I am hoping to get some advice on my below gam diagnostics and whether my model needs further refining or is adequate as is?
I have conducted a randomised controlled trial to test if tagging impacts the growth of pythons. Pythons were allocated to two groups (tagged vs untagged) and their weight measured at six approximately evenly spaced time points starting from hatching and ending almost 400 days later.
I have built a series of GAMs and used AIC for variable selection. My final GAM is below. It includes:
- a discrete fixed effect for tagged vs untagged pythons
- a discrete fixed effect for sexes
- separate smooths for sexes through time/across python age
- a random intercept for individual python
- a random slope for individual python through time/across age
wt9 <- gam(weight_t ~ tagged + sex_t0 + s(age.x, by = sex_t0, k = 5) + s(scale_id, bs = "re") + s(age.x, scale_id, bs = "re"), data = long, method = "REML")
I then used
gam.check() to assess diagnostics for my model.
Note that my model is being used to describe trends and not for prediction. I have also included (or tried and then removed) all of the possible explanatory variables I have.
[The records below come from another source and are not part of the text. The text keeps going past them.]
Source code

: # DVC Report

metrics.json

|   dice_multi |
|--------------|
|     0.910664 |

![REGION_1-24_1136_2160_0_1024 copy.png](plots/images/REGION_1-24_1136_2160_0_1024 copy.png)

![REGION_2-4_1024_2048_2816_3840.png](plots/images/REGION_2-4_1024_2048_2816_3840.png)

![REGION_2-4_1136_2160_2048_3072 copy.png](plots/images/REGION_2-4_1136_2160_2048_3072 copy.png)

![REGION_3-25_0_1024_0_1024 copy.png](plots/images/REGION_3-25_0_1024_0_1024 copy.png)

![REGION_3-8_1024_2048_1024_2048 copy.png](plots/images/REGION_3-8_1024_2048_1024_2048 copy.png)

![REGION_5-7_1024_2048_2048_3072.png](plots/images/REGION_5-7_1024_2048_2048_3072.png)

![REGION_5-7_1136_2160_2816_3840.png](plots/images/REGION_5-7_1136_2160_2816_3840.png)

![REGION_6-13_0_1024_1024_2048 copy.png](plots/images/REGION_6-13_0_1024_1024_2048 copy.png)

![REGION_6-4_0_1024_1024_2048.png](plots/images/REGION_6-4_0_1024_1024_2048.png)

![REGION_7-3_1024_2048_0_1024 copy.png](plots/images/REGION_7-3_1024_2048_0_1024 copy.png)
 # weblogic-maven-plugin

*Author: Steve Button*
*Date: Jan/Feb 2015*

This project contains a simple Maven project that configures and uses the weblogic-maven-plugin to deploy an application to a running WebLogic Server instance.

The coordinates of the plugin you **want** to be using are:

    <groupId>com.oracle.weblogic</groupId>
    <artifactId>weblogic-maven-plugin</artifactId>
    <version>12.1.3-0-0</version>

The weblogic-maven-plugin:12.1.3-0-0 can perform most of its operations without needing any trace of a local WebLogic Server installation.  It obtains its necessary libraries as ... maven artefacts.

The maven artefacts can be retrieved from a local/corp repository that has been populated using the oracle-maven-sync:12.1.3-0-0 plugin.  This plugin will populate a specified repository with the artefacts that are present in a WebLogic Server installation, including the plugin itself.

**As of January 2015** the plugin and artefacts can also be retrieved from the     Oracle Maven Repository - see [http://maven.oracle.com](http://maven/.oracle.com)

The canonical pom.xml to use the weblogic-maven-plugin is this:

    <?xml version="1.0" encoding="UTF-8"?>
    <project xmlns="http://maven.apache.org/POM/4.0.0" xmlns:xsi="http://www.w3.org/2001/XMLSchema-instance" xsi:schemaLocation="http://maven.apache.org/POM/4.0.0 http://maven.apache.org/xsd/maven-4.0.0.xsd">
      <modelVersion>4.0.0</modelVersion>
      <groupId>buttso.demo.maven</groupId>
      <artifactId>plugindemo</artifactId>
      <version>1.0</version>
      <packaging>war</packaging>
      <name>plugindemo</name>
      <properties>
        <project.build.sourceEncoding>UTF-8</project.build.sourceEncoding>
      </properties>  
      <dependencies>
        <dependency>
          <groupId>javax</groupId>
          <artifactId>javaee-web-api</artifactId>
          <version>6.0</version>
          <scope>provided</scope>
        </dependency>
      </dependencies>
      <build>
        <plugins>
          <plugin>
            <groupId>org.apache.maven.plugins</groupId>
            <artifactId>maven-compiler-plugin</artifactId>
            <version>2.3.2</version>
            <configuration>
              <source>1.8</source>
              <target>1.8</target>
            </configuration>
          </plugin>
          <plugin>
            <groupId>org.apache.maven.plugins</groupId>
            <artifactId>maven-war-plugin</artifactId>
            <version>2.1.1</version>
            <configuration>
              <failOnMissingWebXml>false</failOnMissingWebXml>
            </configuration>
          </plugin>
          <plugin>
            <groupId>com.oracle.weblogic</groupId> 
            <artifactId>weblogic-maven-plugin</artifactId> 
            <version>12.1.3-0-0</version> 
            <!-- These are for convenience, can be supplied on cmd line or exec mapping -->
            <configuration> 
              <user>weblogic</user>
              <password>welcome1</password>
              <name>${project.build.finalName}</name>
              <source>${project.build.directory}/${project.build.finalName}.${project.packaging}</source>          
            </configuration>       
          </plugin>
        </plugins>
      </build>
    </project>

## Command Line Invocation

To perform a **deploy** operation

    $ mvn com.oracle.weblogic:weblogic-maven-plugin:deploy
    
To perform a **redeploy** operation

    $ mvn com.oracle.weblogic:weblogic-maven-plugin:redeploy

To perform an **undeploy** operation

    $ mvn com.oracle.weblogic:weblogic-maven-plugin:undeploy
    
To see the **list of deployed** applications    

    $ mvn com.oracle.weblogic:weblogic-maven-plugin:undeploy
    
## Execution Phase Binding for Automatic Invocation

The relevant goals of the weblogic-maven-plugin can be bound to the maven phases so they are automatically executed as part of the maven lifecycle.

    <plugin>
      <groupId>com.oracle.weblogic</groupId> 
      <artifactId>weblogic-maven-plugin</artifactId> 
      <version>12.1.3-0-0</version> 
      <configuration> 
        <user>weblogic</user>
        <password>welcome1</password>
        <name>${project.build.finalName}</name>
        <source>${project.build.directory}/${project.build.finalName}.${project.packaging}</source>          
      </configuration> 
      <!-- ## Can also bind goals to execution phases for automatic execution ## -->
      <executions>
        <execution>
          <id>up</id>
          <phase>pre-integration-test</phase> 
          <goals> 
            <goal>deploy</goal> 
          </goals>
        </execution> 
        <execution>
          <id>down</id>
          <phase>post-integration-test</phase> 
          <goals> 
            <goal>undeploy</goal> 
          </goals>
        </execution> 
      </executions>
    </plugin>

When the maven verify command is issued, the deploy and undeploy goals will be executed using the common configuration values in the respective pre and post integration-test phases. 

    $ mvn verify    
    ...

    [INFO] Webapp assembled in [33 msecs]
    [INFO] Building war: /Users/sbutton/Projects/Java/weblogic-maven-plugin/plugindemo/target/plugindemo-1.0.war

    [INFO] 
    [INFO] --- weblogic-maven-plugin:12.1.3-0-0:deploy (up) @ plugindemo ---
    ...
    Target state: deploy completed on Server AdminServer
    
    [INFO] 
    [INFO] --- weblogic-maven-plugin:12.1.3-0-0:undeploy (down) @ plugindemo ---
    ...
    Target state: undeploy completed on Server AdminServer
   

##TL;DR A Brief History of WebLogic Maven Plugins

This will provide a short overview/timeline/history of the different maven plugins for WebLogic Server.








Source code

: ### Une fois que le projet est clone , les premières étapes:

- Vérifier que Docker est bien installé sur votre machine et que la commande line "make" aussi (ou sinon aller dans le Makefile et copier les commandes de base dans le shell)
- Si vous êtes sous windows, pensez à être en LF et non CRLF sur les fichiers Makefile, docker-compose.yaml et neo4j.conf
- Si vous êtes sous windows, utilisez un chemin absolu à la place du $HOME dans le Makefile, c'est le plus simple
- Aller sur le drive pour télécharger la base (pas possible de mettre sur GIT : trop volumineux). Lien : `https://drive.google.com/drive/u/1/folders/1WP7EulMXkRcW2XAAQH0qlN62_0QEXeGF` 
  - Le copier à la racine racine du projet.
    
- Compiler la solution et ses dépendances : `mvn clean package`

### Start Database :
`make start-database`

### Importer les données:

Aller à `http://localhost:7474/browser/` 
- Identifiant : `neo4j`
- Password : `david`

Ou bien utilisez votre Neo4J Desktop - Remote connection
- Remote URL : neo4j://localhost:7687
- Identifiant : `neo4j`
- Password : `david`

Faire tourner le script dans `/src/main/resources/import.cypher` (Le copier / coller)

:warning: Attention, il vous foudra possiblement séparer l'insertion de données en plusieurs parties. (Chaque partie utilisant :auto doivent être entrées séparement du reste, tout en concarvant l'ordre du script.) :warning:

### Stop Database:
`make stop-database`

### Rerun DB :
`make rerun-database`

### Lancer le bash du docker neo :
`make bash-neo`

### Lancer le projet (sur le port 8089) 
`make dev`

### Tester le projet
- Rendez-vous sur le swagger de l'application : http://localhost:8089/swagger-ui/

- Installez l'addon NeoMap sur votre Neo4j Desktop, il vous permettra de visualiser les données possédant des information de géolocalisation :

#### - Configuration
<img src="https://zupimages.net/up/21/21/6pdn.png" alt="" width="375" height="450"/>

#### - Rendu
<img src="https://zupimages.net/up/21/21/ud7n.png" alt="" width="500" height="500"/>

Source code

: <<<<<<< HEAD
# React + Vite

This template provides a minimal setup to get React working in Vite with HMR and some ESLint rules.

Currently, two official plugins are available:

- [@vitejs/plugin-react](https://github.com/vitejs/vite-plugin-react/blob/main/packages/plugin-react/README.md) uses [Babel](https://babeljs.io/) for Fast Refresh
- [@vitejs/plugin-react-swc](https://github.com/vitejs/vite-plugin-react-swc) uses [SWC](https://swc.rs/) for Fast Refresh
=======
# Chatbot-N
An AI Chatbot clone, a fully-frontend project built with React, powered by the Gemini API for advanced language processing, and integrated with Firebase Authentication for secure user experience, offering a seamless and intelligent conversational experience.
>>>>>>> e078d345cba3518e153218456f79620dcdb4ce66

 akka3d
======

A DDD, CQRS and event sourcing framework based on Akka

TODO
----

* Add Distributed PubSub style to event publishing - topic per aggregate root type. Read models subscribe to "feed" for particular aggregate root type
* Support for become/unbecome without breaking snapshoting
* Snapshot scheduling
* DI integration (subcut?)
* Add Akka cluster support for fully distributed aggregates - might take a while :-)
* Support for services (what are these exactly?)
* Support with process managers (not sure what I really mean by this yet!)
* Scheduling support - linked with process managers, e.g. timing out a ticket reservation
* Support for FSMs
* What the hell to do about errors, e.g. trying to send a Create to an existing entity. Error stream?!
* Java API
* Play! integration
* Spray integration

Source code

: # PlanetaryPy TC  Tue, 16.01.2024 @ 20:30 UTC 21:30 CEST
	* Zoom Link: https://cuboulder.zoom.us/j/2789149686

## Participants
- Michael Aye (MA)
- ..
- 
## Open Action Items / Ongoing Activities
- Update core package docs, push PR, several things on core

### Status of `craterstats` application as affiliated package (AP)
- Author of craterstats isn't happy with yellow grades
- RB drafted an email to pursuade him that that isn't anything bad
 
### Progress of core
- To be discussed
In additional I have tried log transforming my response, due to small weights at start of study and large weights at end of study, but this did not improve my residual plots.
gam.check(wt9, rep = 500) Method: REML Optimizer: outer newton full convergence after 6 iterations. Gradient range [-0.001751545,0.00288209] (score 8980.895 & scale 508965.4). Hessian positive definite, eigenvalue range [0.001751487,559.9235]. Model rank = 411 / 411 Basis dimension (k) checking results. Low p-value (k-index<1) may indicate that k is too low, especially if edf is close to k'. k' edf k-index p-value s(age.x):sex_t0f 4.00e+00 3.89e+00 1 0.52 s(age.x):sex_t0m 4.00e+00 3.86e+00 1 0.52 s(scale_id) 2.00e+02 9.29e-03 NA NA s(age.x,scale_id) 2.00e+02 1.74e+02 NA NA
I am happy with most diagnostics, but in particular I would appreciate any second opinions on the QQ plot and Resids vs. linear pred. plot? I am unsure if these are substantial enough deviations from the ideal/optimal plots to warrant further model refining (although I am not sure where I would go to from here).